[Python-Dev] -O2 faster than -O3?

Brett Cannon brett at python.org
Sat Dec 1 04:16:20 CET 2007


On Nov 30, 2007 12:02 PM, Neil Toronto <ntoronto at cs.byu.edu> wrote:
> On both of my systems, using -O2 reduces execution time in pystone by 9%
> and in pybench by 8%. It's function inlining: "-O3
> -fno-inline-functions" works just as well as "-O2". Removing "-g" has
> little effect on the result.
>
> Systems:
>   - AMD Athlon 64 X2 Dual Core 4600+, 512 KB cache (desktop)
>   - Intel T2300 Dual Core 1.66GHz, 512 KB cache (laptop)
>
> Both are Ubuntu 7.04, GCC 4.1.2.
>
> Does anybody else see this?
>
> It may be GCC being stupid (which has happened before) or not enough
> cache on my systems (definitely possible).

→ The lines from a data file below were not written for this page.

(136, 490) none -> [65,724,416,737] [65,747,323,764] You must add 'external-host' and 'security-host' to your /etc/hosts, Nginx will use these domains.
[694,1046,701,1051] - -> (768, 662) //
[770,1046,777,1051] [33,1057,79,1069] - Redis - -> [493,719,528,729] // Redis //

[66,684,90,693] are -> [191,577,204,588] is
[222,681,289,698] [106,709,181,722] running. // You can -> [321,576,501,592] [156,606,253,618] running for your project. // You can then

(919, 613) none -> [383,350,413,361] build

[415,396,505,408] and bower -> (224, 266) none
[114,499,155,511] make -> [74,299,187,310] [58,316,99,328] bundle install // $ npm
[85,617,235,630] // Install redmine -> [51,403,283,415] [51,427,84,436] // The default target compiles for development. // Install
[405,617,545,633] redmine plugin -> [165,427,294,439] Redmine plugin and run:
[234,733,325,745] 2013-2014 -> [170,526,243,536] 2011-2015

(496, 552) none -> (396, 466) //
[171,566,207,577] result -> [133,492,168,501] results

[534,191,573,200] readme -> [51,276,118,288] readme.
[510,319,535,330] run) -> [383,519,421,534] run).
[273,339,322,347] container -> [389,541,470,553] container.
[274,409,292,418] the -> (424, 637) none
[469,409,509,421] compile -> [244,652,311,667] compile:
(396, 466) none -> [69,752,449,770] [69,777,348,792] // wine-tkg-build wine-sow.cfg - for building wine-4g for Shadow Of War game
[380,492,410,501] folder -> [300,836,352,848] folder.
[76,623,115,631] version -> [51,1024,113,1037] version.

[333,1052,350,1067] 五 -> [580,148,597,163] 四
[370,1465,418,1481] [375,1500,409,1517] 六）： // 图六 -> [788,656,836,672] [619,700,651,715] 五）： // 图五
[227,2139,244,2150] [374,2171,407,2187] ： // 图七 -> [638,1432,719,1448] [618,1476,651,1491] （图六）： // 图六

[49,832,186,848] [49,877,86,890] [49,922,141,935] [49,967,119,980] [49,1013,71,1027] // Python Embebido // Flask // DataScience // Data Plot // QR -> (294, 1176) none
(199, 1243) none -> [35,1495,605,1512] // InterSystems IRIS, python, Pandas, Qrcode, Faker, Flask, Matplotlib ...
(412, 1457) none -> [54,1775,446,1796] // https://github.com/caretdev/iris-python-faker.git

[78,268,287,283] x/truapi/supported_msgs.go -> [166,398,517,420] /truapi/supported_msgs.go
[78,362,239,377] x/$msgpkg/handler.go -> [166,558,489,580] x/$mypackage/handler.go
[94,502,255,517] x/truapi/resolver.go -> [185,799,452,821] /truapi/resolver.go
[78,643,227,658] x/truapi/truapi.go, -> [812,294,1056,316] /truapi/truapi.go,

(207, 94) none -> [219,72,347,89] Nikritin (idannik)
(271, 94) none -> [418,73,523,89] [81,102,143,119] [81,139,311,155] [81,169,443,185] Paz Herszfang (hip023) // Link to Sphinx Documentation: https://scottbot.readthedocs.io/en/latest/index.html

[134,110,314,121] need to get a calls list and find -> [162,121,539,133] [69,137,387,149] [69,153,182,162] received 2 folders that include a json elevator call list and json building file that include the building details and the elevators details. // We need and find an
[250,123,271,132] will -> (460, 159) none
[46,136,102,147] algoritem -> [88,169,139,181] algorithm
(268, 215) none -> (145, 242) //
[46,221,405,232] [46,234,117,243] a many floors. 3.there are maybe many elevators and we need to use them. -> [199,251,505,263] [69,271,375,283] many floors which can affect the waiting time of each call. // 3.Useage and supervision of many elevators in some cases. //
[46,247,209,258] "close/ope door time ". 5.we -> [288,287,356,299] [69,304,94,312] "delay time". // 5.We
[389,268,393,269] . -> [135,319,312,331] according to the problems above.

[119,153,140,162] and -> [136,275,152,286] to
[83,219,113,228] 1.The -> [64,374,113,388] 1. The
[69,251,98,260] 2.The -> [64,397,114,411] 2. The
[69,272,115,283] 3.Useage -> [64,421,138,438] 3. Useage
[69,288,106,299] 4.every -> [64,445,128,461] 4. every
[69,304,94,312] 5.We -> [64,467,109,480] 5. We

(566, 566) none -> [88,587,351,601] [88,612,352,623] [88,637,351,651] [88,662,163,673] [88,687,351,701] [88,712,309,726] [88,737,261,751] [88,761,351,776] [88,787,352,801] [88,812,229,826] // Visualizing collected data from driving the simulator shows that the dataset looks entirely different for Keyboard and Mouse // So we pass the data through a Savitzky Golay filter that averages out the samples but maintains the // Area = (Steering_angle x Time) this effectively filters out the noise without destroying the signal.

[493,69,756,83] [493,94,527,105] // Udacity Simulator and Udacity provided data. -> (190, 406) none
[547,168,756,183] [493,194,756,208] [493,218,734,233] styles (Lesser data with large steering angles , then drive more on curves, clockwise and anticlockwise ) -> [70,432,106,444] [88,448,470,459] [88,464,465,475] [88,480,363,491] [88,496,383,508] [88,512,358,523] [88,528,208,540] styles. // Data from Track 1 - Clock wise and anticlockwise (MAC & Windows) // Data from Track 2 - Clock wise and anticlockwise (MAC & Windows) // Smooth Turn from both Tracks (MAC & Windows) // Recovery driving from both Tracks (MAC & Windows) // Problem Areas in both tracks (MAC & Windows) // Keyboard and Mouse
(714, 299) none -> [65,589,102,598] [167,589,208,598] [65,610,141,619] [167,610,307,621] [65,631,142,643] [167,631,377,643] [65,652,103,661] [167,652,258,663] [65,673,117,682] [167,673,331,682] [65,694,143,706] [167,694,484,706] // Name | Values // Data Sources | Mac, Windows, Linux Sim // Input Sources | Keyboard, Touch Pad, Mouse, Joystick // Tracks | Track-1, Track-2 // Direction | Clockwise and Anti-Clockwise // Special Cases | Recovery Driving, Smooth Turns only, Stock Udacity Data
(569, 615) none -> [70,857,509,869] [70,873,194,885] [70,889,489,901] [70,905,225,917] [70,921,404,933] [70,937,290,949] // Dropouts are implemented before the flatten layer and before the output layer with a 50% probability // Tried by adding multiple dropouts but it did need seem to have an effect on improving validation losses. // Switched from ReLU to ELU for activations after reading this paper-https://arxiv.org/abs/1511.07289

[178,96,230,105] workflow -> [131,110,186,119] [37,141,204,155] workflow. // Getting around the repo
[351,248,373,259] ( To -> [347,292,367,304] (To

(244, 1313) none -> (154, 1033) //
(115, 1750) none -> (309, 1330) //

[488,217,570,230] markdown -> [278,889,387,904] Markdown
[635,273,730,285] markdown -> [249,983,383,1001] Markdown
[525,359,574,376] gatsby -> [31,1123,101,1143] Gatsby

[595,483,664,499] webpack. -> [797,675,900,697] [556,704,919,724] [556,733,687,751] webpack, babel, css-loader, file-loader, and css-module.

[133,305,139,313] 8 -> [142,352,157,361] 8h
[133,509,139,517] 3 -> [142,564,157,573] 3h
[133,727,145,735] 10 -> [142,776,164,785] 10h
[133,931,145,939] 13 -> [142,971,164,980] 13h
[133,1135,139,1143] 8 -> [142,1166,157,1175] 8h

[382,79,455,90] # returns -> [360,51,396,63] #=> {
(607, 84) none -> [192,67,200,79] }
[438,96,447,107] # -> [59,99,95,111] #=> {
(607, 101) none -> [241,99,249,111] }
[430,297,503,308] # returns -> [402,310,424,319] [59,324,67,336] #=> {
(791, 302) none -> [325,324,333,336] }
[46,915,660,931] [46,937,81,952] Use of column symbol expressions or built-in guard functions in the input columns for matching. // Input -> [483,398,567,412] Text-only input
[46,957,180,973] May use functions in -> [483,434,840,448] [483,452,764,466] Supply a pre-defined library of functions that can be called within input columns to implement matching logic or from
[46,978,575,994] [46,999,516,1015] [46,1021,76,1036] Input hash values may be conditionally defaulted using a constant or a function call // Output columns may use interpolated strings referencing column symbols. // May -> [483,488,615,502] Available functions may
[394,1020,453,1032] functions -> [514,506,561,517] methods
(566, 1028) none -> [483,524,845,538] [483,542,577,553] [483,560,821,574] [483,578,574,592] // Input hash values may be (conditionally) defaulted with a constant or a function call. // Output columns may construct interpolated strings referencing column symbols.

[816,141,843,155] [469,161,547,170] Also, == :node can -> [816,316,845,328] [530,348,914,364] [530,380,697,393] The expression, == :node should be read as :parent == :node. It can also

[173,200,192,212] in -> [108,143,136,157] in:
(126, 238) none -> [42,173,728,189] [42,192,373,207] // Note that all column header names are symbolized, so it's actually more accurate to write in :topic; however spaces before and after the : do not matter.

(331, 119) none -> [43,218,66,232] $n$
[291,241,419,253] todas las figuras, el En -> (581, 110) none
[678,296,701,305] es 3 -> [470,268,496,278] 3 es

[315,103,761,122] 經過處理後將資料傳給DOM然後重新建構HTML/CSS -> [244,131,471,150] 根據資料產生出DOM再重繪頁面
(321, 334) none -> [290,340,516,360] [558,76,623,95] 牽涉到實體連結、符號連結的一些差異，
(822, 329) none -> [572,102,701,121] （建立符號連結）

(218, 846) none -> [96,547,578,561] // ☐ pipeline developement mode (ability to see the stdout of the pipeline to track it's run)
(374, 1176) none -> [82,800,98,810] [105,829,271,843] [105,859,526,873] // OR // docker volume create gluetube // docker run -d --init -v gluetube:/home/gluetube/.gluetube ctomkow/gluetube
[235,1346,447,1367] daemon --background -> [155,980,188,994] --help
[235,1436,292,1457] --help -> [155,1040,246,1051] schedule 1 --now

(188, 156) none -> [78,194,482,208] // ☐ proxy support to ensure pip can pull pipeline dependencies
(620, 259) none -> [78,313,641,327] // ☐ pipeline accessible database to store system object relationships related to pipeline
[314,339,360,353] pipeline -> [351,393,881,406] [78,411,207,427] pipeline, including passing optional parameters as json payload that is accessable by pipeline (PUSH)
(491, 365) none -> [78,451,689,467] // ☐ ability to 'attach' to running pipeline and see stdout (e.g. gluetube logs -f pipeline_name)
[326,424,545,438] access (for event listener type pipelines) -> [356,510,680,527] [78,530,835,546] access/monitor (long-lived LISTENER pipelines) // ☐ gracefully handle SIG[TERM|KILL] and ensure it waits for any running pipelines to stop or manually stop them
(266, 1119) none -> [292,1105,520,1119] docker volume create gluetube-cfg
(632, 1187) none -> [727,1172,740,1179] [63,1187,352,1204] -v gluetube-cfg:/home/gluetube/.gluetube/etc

If it's not one of those, I'd
> say it's because CPython core functions are already very large, and
> almost everything that ought to be inlined is already a macro.
>

That's quite possible.  Previous benchmarks by AMK have shown that
perhaps -0m (or whatever the flag is to optimize for size) sometimes
is the best solution.  It has always been believed that the eval loop
is already large and manages to hit some cache sweet spot.